## Text excerpt
Overall, analyst coverage has been bullish and shares responded by moving more than 4 percent higher Tuesday.

Credit Suisse initiated coverage with an Outperform rating and $21 price target.

Analyst Michael Nemeroff felt that the company’s API platform was disruptive and “well positioned” to benefit as organizations “look for better ways of engaging with customers, optimizing business outcomes, and expanding their digital ecosystems.”

Nemeroff  believed APIC had “a number of multi-year growth initiatives, including (1) new customer acquisition through its expanded direct sales force in recent years, (2) incremental penetration at existing customers through additional use cases and functional areas, (3) international expansion, (4) increased referrals from new/existing SI and OEM partners (ACN/SAP), and (5) stronger attach rates of new products.”

Morgan Stanley analyst Keith Weiss assigned the stock an Overweight rating and $19 price target.

“The Apigee platform addresses the $23B Application Infrastructure market, of which ~$600M is devoted to application service governance, according to Gartner, which we believe represents current spending on API management solutions such as Apigee Edge,” Weiss wrote.

Sales productivity, new customer additions, sales of solutions such as predictive analysts and subscription renewal rates were seen as key value drivers, according to Weiss.

## Materials provided

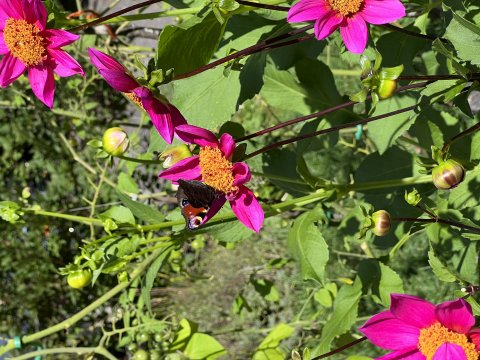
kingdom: Animalia
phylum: Arthropoda
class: Insecta
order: Lepidoptera
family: Nymphalidae
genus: Aglais
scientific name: Aglais io
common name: European Peacock
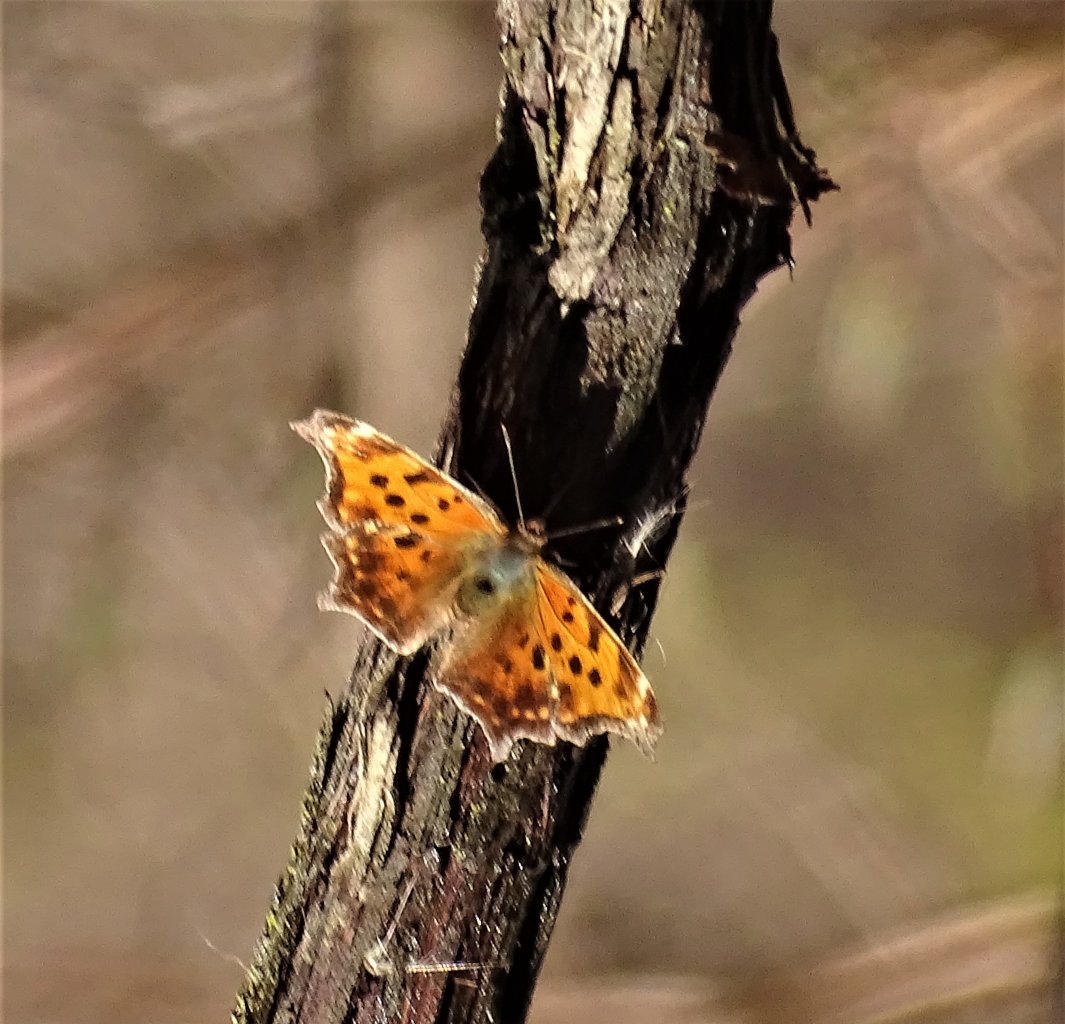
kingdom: Animalia
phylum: Arthropoda
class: Insecta
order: Lepidoptera
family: Nymphalidae
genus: Polygonia
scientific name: Polygonia comma
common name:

## Goals
1/ Rewrite all of the taxonomy records above as one numbered list, omitting blank lines and leaving out the pictures.
2/ Extend the passage on analyst coverage of Apigee, starting after its final sentence.

## Results of the tasks
1/
1. kingdom: Animalia
2. phylum: Arthropoda
3. class: Insecta
4. order: Lepidoptera
5. family: Nymphalidae
6. genus: Aglais
7. scientific name: Aglais io
8. common name: European Peacock
9. kingdom: Animalia
10. phylum: Arthropoda
11. class: Insecta
12. order: Lepidoptera
13. family: Nymphalidae
14. genus: Polygonia
15. scientific name: Polygonia comma
16. common name:

2/
Analyst Rob Owens at Pacific Crest Securities also rated the stock Overweight with a $21 price target.

Owens believed “revenue growth for Apigee could exceed 30% in the near term, putting the company within a select group of enterprise IT disruptors. While the lumpiness of the business and a lack of profitability will likely still be an investor concern,” Owens felt “the predictability and profitability will improve as subscription bookings ramp.”

“Traditional enterprise software systems were not designed to connect to new mobile applications,” Owens added, and the company’s platform would assist in the transition from “mega-apps to micro-apps” due to “the need for a connection layer for applications” as illustrated in how Yelp Inc YELP uses APIs below.

Apigee recently traded at $15.02, up 4.16 percent.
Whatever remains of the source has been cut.